§ Available data:
+ + +

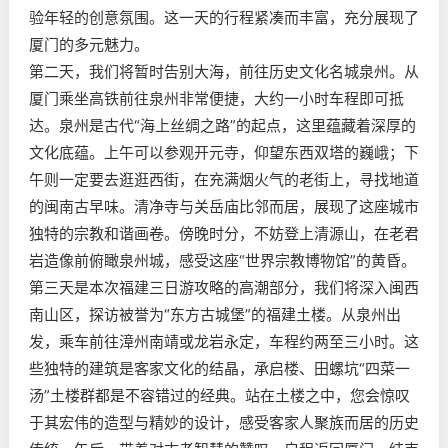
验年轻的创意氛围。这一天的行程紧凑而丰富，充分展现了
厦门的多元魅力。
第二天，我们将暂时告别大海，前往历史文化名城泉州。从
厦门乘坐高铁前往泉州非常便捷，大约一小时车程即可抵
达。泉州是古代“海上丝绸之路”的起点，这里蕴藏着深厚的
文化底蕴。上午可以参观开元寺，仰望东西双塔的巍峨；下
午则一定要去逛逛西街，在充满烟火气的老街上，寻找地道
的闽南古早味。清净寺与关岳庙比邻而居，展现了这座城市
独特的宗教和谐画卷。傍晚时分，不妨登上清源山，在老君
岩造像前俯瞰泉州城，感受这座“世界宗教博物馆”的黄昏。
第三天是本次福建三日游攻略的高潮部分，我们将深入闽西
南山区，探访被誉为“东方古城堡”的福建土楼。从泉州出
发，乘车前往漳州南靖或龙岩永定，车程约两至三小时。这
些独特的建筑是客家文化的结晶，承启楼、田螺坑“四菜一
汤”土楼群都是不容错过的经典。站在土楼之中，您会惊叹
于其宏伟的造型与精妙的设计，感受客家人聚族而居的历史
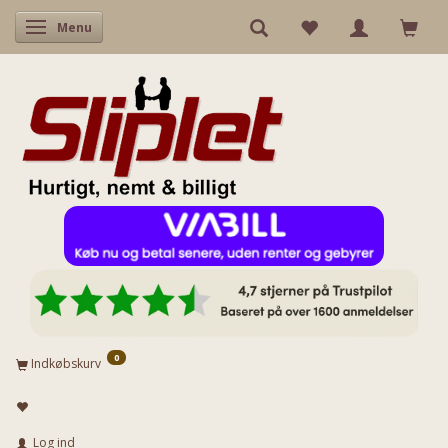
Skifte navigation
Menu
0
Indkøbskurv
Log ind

+ + +

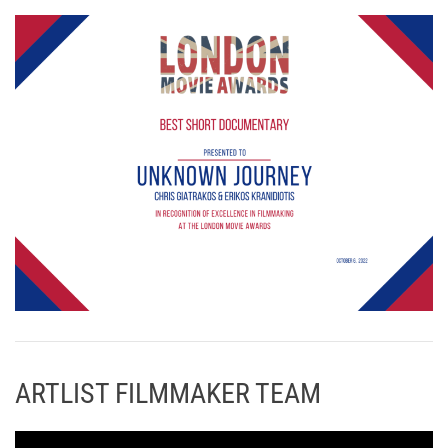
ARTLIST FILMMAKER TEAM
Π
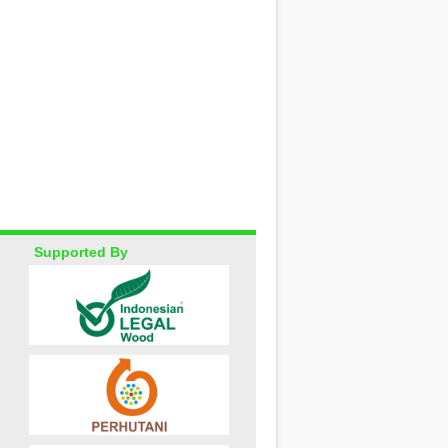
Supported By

+ + +

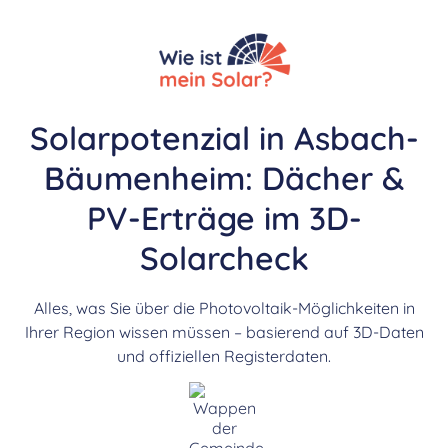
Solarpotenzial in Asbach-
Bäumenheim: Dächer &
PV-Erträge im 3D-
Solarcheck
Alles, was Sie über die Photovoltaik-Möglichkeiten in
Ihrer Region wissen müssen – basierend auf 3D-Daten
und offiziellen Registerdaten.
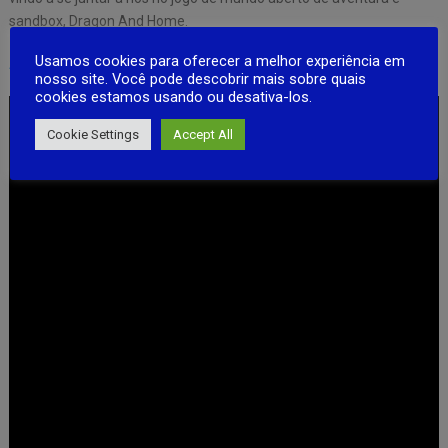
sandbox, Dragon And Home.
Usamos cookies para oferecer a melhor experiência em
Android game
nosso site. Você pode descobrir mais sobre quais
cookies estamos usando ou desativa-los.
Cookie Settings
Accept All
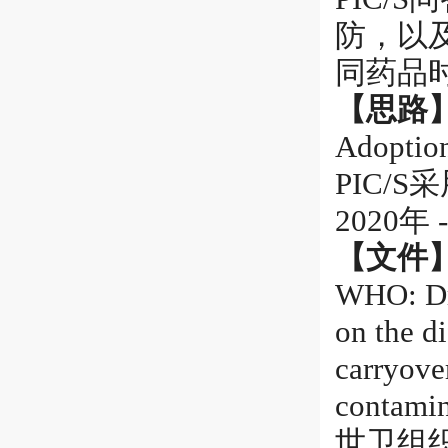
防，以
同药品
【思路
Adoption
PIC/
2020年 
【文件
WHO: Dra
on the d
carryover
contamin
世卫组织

+ + +

§ What the exercise asks:
Find every line above that contains the word "cookies" and copy each of those lines.

§ Expected answer:
Usamos cookies para oferecer a melhor experiência em
cookies estamos usando ou desativa-los.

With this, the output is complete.